An abiding IT myth is that negotiating a steep discount on software licensing agreements (SLAs) is easist at the end of the fiscal year when reps for leading software vendors are scrambling to meet their annual quotas.

Related: 3 Golden Rules of Negotiating

Most software vendors offer 15% to 20% discounts to open negotiations, without waiting for the year end, but every lasting myth has some truth. The fiscal year-end -- May 31 for Oracle, June 30 for Microsoft -- is the best time to negotiate the absolute lowest price but those alluring, unsolicited discounts could cost you dearly. 

Vendors want to sell you their complete stack of products and offer more options to try new products, functions and features later. You need a good handle on the road ahead 18-24 months and the “under the hood” of your business to avoid a software “engine” that’s either much too large (i.e., shelfware) or way too small (i.e., licensing limitations). Negotiate value first, price last.

A self-audit of your current IT assets and licenses is essential prior to negotiations. Anticipating change and core requirements can save significant time and money. What types of SLAs are needed for growth, reorganization, new geographies, outside partners, and/or other change scenarios? It is critical to align software assets and licensing with your core enterprise requirements.    

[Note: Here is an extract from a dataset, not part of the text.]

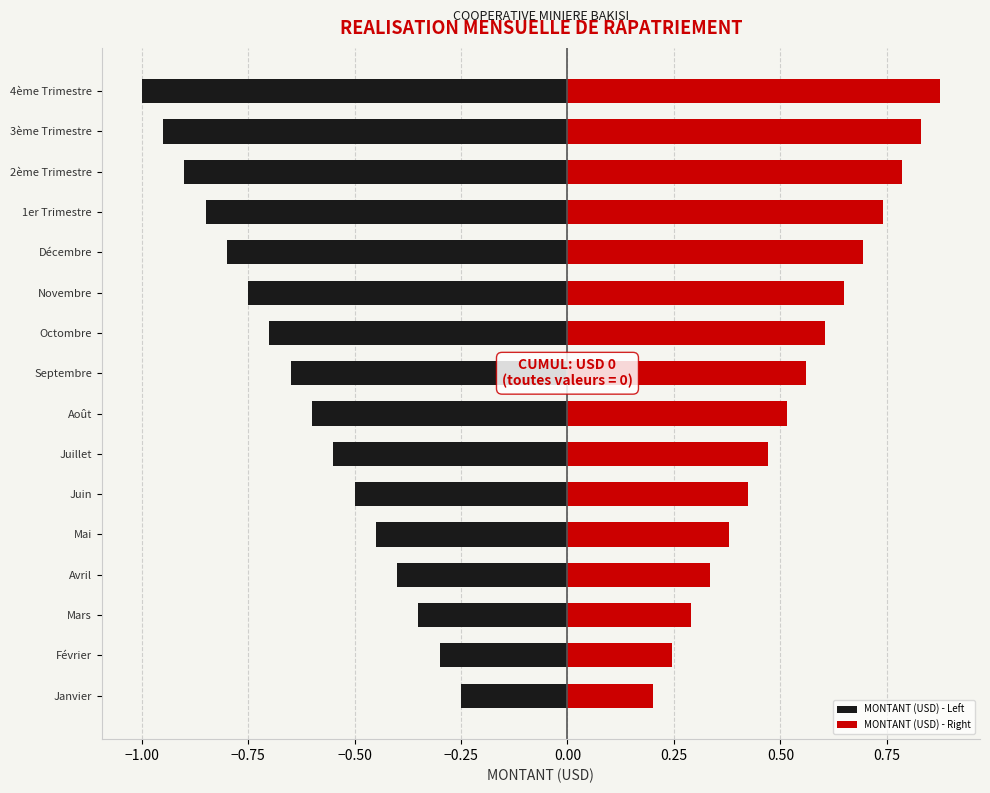

Reading left to right, transcribe all the data shown in this chart.

MONTANT (USD) - Left: -0.2	-0.3	-0.3	-0.4	-0.5	-0.5	-0.6	-0.6	-0.7	-0.7	-0.8	-0.8	-0.9	-0.9	-1.0	-1.0
MONTANT (USD) - Right: 0.2	0.2	0.3	0.3	0.4	0.4	0.5	0.5	0.6	0.6	0.6	0.7	0.7	0.8	0.8	0.9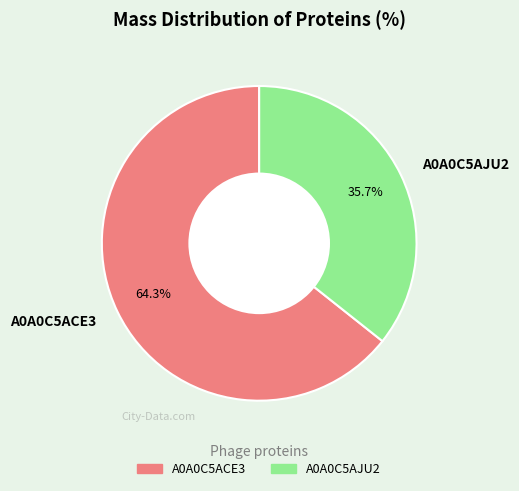

Between A0A0C5AJU2 and A0A0C5ACE3, which is larger?

A0A0C5ACE3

It is equally important to know the vendor’s history and culture. Every software vendor has unique rules, tendencies and limits. Knowing them can save time and money. For example, Microsoft is more flexible tailoring SLA terms and conditions (T&Cs) to buyer needs. Oracle is more steadfast but flexible on certain T&Cs, such as limited-use licenses for peak periods.

Related: The Hard Truth About Software Licensing

Winning non-discount T&C concessions is the key to negotiating value in terms of true cost, increased productivity, flexibility and operational efficiency. Focusing on the right T&Cs -- such as transferability, future purchases and maintenance fees -- will optimize the SLA for your requirements. This often saves more money than price discounts.  

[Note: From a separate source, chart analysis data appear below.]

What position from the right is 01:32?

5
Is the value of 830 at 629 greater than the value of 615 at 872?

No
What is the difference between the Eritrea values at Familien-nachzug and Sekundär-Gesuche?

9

For instance, negotiating reduced-fee software support services could result in substantial cost savings and increased efficiency for the internal IT team. Help desks are services that the enterprise will likely pay for as part of implementation or migration, and then again as part of annual maintenance. If the cost can be discounted, or even added as reduced-fee software support services for the implementation phase, the cost savings could amount to hundreds of thousands of dollars.  

Another example is unlimited licensing agreements (ULAs). ULAs are valuable under particular business conditions but must be carefully considered for proper fit of all your needs. Negotiating a more flexible alternative could result in substantial savings.  

When your core needs have been addressed, then negotiate price. There is nearly always wiggle room for pricing discounts, even after negotiating value concessions. They want the deal as much, or more, than you do.

Price discounts are important, especially since annual support fees for both Oracle and Microsoft are based on a percentage of the net price for each license. And if it’s close to their fiscal year-end, you might negotiate another one or two percent below the standard year-round discount. But always negotiate value first!